In the early years of the Civil Rights Movement, the primary economic issue was employment. The Civil Rights Act of 1964 made it illegal to discriminate against job seekers on the basis of race. There was little thought then of pursuing programs to close the racial wealth gap. As Blacks now push for financial equality, it might be well to consider past efforts to improve the financial status of Blacks.

There has always been a paucity of well-paying jobs available to Blacks. There have always been jobs, but they were mostly for Blacks who can handle a shovel or push a broom. Low-level administrative positions were chronically devoid of Blacks. The late Thomas Brown, one of Boston’s unsung heroes, sacrificed his professional life to change that.

Tom Brown was a graduate of Brown University in Providence at a time when few Blacks attended Ivy League colleges. He came to Boston and became active in the advertising industry, a profession very rare for Blacks. His manner was so appealing that Brown came to the attention of the founder and CEO of the Polaroid Corporation, Edwin H. Land. Back then, the Polaroid technology was a technological breakthrough. Brown became the special assistant to Land. Suddenly, Tom Brown had access to the top executives of Boston’s business community. He would contact a business executive and comment unfavorably, but with considerable sophistication, about the absence of Black upper-level employees in their companies. The answer was usually that they had tried without success to hire Blacks.

So Brown formed Jobs Clearing House, an agency to arrange for the employment of Blacks in Boston at the administrative or executive level. Companies would not be charged a fee for placing a job request with Jobs Clearing House, and the ad would be published in the Banner without a fee to Brown’s organization. Tom Brown never took a salary for his years of work at Jobs Clearing House and the Banner never charged for their ads. Also, no job applicant was ever charged a fee.

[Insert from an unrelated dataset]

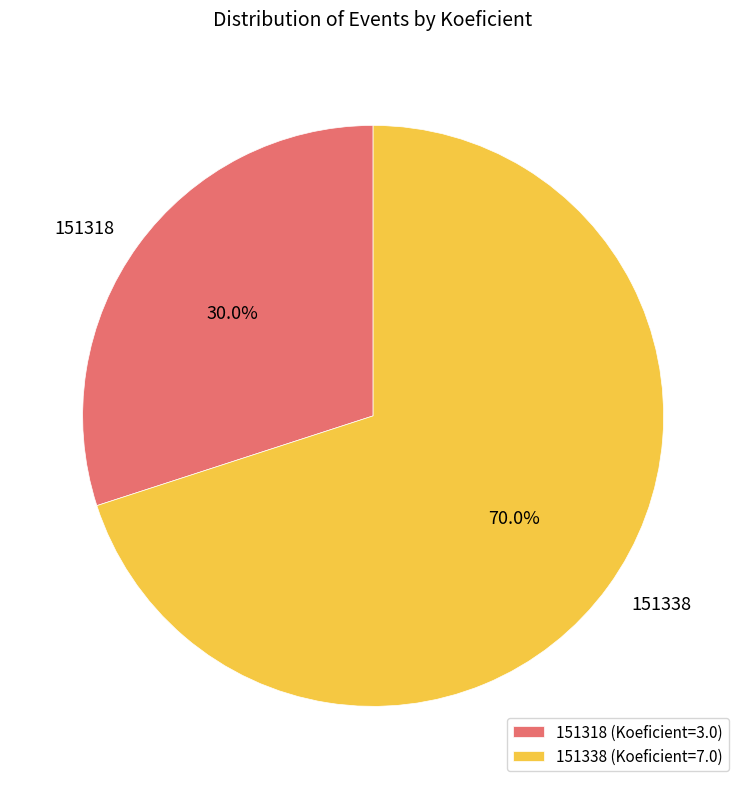

What percentage is NOT represented by 151318?

70.0%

An estimated 10,000 Blacks were hired through Jobs Clearing House. This was a major change in the employment status of Blacks in Boston. Unfortunately, only one job seeker, according to Brown, ever returned to contribute to Jobs Clearing House after they were hired. Few seemed to realize how much Brown had sacrificed for their benefit.

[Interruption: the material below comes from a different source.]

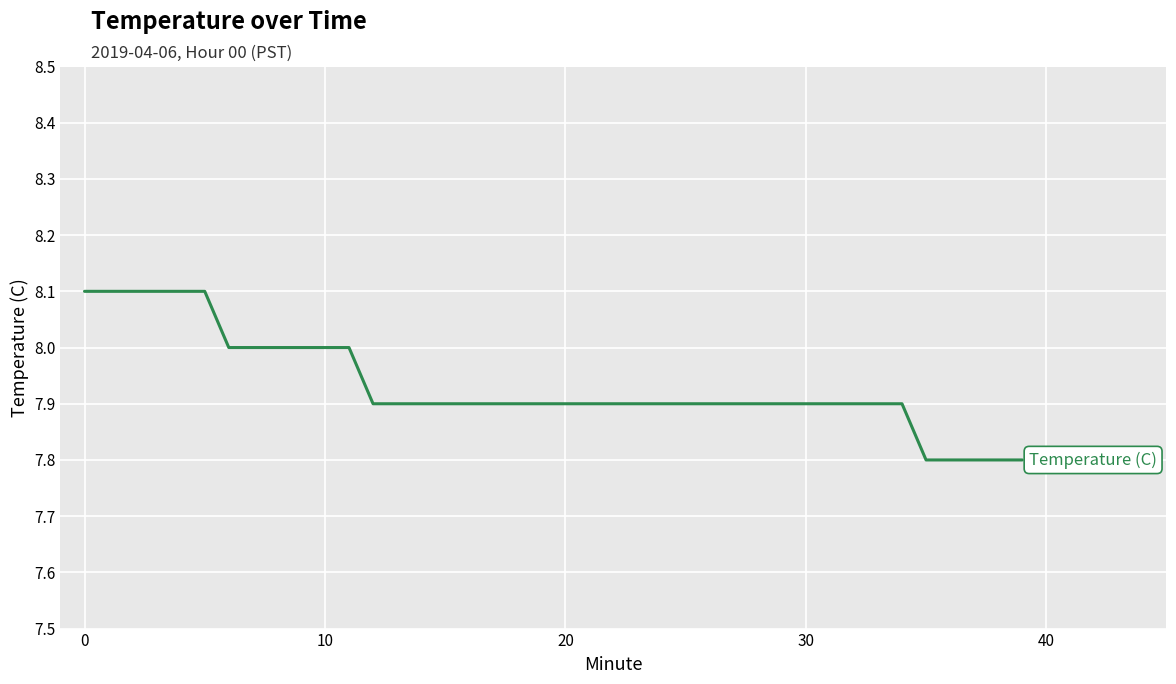

What is the smallest value displayed?

7.8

Back in the early civil rights days, even well-intentioned whites thought that the vigorous advocates for Blacks were somehow antagonistic to their interests. Despite his extraordinary background and his cordial demeanor, Brown was consequently never invited to add his wisdom to a corporate board.

Now race activists understand that the real objective is to build Black wealth, regardless of whether the relationship with whites is cordial. Black elders understood that decades ago. The problem has been that the economic system is very complex. In 2002, the Banner publisher wrote a handbook entitled “How to Get Rich When You Ain’t Got Nothing: The African American Guide to Gaining and Building Wealth.” The book provided basic economics 101 issues.

The book advises that “the objective in getting rich is to acquire substantial future buying power.” The goal should not be excessive present consumption, but building wealth. That is a big challenge for those who have been forced to live hand-to-mouth. The first step is a good job and a personal budget. Thrift is then required to build wealth.